I was the first & only potential GOP candidate to state there will be no cuts to Social Security, Medicare & Medicaid. Huckabee copied me.
— Donald J. Trump (@realDonaldTrump) May 7, 2015
“[The budget] is once again an example of the rhetoric of the campaign not matching up with the reality of governance,” said Sen. Martin Heinrich, D-N.M., who noted that the budget hit rural areas, such as his home state, particularly hard.
Sanders further called the plan “immoral,” while Senate Minority Leader Charles Schumer, D-N.Y., slammed the budget for giving tax breaks to the wealthiest Americans.
“The Trump budget takes a sledgehammer to middle class and working class Americans, lavishes tax breaks on the wealthy and imagines all the deficit problems away with fantasy math,” he said.
Republican lawmakers also distanced themselves from the budget, insisting that they would move forward with their own appropriations plan. Sen. John McCain, R-Ariz., panned the proposed defense spending as unacceptably low and labeled the overall budget plan as “dead on arrival” in Congress.
WH $603B defense budget is inadequate to challenges we face, fails to rebuild military & dead on arrival in Congress https://t.co/8Vcp9fVRhn
— John McCain (@SenJohnMcCain) May 23, 2017
Even Senate Majority Leader Mitch McConnell, R-Ky., described the proposal as merely a “recommendation.”
“We’ll take things into consideration and move forward,” McConnell said.
It is common for a president’s proposed budget to meet pushback. Many of President Barack Obama’s budget plans sputtered in Congress, where the House was controlled by Republicans after 2010.
“Almost every president’s budget proposal is basically dead on arrival, including President Obama’s,” Sen. John Cornyn, R-Texas, the No. 2 Republican in the Senate, said, according to NBC News.

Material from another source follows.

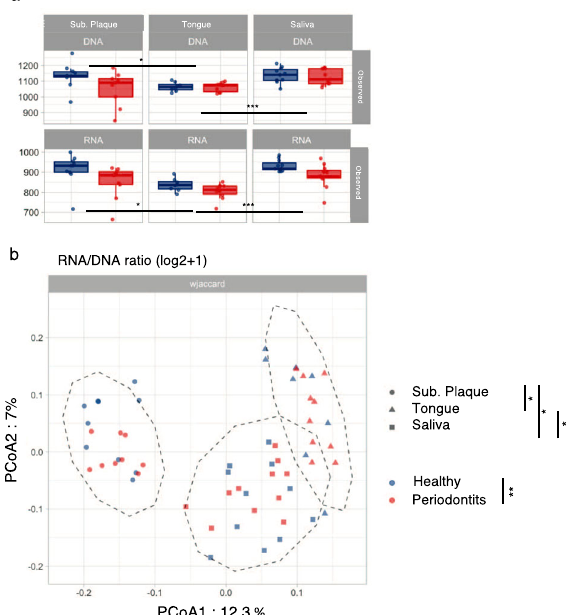
Fig. 4 Diversity of microbial genes associated with associated with EC numbers. a α -diversity of gene families found in metagenomes (DNA) and metatranscriptomes (RNA) in plaque, tongue bio fi lm, and saliva expressed as number of observed gene families (i.e., richness). Boxplots display fi rst quartile, median, and third quartile and whiskers represent 1.5 times the interquartile range from the fi rst and third quartiles. b β -diversity of gene expression visualized as measured by log RNA/DNA ratio quanti fi ed using weighted Jaccard distance and visualized on PCoA. Sample denotation: red: periodontitis, blue: oral health, circle: plaque, triangle: tongue bio fi lm, square: saliva. Signi fi cant differences were assessed using Kruskal – Wallis and PERMANOVAS tests for α and β -diversity, respectively. Signi fi cant FDR-adjusted p values were indicated as follows: *0.05 > p > 0.01 **0.01 > p > 0.001 *** p <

Members have said there are elements of the Trump budget that they can work with, however. McConnell touted Trump’s plans to increase defense spending, allowing the U.S. to add over 56,000 service members in 2018. Multiple lawmakers cheered the White House’s decision to reverse course and fund the Office of National Drug Control Policy, which supporters say is critical in the fight against opioid addiction.
Even Sanders said he would be willing to work with the president on a proposed $25 billion plan to provide workers with up to six weeks’ paid leave to care for the birth of a new child.
“[Paid family leave] is a good thought, but it is totally inadequate in terms of its funding,” Sanders said.
But any paid family leave proposal faces an uncertain future in Congress. Mulvaney acknowledged that while he had been skeptical of paid family leave in his time in the House, it was a major piece of Trump’s plan to stimulate economic growth.
“We try and create the environment where people are more comfortable going back to work and staying at work knowing that if they do have a child, they’ll be able to spend time with that child,” Mulvaney said.
Mulvaney will get to make his case at length soon. He’ll defend the proposal at hearings before House and Senate budget committees on Wednesday and Thursday, respectively.
Schumer advocated shutting the White House out of the appropriations process altogether and said the proposal “was something you’d expect from someone rooting for the government shutdown.”
Instead, Schumer said Congress would be better served acting as they did last month, when he said a bipartisan effort helped avert a government shutdown.
“The way we can reach a funding agreement in September is to do what we did last month: work together on a bipartisan basis … and tell President Trump and Mick Mulvaney to stay out of the process and come up with a plan.”